Never-married and childless, Stephanie (not her real name) never dreamed her life would turn out the way it has.
“Singleness is something I deal with constantly,” the 35-year-old educator said. “I overhear my co-workers talk about ‘checking in’ with their spouse, and it reminds me I don’t have anyone to check in with. It even affects my friendships. I overreact when someone doesn’t respond to an invitation. I know that if I don’t hang out with them that evening, I’ll be alone.”
Some people may dismiss Stephanie’s complaints with the thought: “What’s the big deal? Enjoy your freedom; marriage isn’t what it’s cracked up to be, anyway.”
Stephanie, however, wants married individuals to understand something, “Singleness is a real issue,” she said. “It’s a painful issue. And it’s bigger than they think.”
For Americans in general, the number of single and married heads of households is about equal. For blacks, things get even more complicated. Forty-two percent of black women have never married compared to around 27 percent of white women, and some statistics have indicated that when you add up African American never-marrieds, divorcees and widows that percentage jumps to an unbelievable 70 percent.
Stephanie can relate to this, being African American. She muses, “Out of about 15 of my closest African American girlfriends, only three are married. But I think all of my white co-workers are married.”
The emotional toll weighs on women like Stephanie, who have never had “Sex in the City” type experiences with men. “I’ve never had a serious relationship. I don’t even know what its like. It’s hurtful to tears.”
A deeply spiritual person, Stephanie relies on prayer and her church family for support. But at times, she still struggles to maintain hope. “I try to stay positive, stay involved, stay busy,” she said. “But I battle daily to keep believing God over what is constantly in my face.”
Other singles manage what is before them in unique ways. One twice-divorced mother with no desire to re-marry seems to attract men like a magnet. She picks them up at grocery stores, social events — even her front yard. Rather than let them go to waste, she introduces the eligible bachelors to her other single friends and has gotten a reputation for being a match-maker.
Another 30-something single recently met a man in Europe. After one whirlwind month of romantic and interesting dates, she decided she could marry him. “I mean, if we share the same faith and he’s a good person — I’m going to go forward (with marriage),” she said.

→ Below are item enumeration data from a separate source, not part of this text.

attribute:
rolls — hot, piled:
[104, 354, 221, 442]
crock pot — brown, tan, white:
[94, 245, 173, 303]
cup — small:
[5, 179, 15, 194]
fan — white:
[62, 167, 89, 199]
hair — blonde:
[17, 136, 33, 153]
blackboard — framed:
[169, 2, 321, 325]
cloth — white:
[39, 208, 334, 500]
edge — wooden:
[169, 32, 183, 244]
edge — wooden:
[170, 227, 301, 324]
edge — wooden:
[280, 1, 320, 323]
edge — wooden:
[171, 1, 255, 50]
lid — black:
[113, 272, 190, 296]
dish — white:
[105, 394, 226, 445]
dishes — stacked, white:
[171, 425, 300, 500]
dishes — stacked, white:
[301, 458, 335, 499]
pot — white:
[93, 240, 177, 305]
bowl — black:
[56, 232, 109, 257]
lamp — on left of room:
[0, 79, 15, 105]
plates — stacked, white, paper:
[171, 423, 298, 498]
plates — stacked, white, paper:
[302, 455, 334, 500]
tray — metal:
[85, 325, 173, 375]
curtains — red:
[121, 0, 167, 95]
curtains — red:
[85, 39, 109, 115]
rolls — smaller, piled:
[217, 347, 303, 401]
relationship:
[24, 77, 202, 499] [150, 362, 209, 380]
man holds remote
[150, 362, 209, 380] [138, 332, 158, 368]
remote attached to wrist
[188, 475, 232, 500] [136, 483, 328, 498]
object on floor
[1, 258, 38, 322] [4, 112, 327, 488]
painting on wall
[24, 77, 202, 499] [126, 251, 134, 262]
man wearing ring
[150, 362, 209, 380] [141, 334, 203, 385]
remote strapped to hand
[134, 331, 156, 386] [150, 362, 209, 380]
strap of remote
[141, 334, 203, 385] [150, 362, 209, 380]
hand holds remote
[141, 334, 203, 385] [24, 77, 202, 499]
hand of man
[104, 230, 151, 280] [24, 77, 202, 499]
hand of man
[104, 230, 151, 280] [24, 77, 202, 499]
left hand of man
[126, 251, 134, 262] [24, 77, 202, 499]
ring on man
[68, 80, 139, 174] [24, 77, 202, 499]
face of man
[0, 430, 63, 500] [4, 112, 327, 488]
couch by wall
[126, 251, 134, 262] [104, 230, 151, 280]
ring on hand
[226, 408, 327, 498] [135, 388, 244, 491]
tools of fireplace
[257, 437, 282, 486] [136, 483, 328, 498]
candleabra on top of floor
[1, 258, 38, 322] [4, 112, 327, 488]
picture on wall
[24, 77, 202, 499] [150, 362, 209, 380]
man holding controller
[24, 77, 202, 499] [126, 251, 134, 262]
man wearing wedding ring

The happiest singles seem to be those who have a vibrant social life are involved in loving relationships, enjoy their careers and are satisfied with their lifestyles in general. There’s just no getting around it, being single and in a relationship or as a single parent is quite different than just being single.

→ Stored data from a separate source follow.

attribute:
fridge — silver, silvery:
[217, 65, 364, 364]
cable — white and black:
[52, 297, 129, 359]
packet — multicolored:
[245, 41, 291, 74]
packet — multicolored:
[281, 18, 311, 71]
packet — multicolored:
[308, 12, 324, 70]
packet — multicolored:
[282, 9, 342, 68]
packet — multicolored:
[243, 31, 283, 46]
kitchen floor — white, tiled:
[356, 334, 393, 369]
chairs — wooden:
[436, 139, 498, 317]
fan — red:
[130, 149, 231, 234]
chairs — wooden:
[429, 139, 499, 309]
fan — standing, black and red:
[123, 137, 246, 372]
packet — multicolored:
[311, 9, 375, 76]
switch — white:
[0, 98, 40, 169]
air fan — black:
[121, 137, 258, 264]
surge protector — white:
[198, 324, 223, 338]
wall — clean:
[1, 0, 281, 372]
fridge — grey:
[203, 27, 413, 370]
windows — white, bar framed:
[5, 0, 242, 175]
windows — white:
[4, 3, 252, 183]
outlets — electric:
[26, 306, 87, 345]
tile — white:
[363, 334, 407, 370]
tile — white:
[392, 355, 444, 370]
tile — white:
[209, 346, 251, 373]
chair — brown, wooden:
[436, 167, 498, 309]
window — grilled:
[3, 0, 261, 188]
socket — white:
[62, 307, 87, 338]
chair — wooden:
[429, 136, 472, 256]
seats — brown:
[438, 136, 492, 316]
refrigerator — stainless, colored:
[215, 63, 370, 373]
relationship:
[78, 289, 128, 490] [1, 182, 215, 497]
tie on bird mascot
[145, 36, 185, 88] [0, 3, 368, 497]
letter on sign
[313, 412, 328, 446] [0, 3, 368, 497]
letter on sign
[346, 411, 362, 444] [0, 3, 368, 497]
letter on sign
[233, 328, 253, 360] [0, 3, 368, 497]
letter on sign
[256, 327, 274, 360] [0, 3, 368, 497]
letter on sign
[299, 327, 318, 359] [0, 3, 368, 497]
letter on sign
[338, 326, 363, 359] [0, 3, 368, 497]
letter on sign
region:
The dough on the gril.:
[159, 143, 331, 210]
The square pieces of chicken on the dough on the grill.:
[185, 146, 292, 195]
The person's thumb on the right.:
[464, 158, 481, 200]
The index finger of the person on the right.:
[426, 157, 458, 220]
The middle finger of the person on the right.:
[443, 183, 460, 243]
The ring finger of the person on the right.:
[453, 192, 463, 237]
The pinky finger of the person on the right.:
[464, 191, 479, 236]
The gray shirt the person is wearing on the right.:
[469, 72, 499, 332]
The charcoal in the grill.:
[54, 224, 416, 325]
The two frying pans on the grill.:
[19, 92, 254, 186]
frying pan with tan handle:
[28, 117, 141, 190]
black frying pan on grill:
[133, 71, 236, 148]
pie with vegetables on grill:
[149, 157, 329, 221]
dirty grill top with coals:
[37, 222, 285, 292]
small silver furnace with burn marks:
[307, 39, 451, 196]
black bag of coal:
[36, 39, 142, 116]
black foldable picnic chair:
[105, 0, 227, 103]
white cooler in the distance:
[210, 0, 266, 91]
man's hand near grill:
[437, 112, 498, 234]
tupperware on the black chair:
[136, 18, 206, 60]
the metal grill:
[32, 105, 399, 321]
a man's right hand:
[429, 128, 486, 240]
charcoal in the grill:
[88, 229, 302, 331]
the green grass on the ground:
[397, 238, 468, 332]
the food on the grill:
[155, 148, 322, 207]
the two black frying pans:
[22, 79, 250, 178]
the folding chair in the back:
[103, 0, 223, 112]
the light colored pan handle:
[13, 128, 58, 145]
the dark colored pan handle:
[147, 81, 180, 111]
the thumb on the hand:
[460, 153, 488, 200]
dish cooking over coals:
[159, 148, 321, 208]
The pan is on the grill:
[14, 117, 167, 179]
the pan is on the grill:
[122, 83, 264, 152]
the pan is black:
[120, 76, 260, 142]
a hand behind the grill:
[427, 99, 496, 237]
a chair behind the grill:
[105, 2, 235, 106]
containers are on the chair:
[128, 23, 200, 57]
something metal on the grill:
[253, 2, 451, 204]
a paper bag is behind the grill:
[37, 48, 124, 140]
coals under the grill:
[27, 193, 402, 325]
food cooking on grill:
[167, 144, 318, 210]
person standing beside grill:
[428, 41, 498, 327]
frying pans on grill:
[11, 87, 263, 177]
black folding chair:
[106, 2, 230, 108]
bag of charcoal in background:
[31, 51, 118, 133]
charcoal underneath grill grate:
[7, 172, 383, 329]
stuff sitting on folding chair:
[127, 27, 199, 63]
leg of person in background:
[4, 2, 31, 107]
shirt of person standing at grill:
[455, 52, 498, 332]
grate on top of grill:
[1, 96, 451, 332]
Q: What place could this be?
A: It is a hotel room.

Most self-help books and workshops for singles focus on being emotionally healthy for future marriage and greater satisfaction with life as it is.
They’d sum up their philosophy with, “Better to be single than in a bad marriage.”
A new wave of writings, however, could be summed up in the title of a book called, “Get Married.” One of the greatest of human fears is that of being alone in the world, and having a family symbolizes moving through life in constant relationship.
These new writings emphasize helping singles marry, believing that the deepest satisfaction in life is found in this oldest of institutions.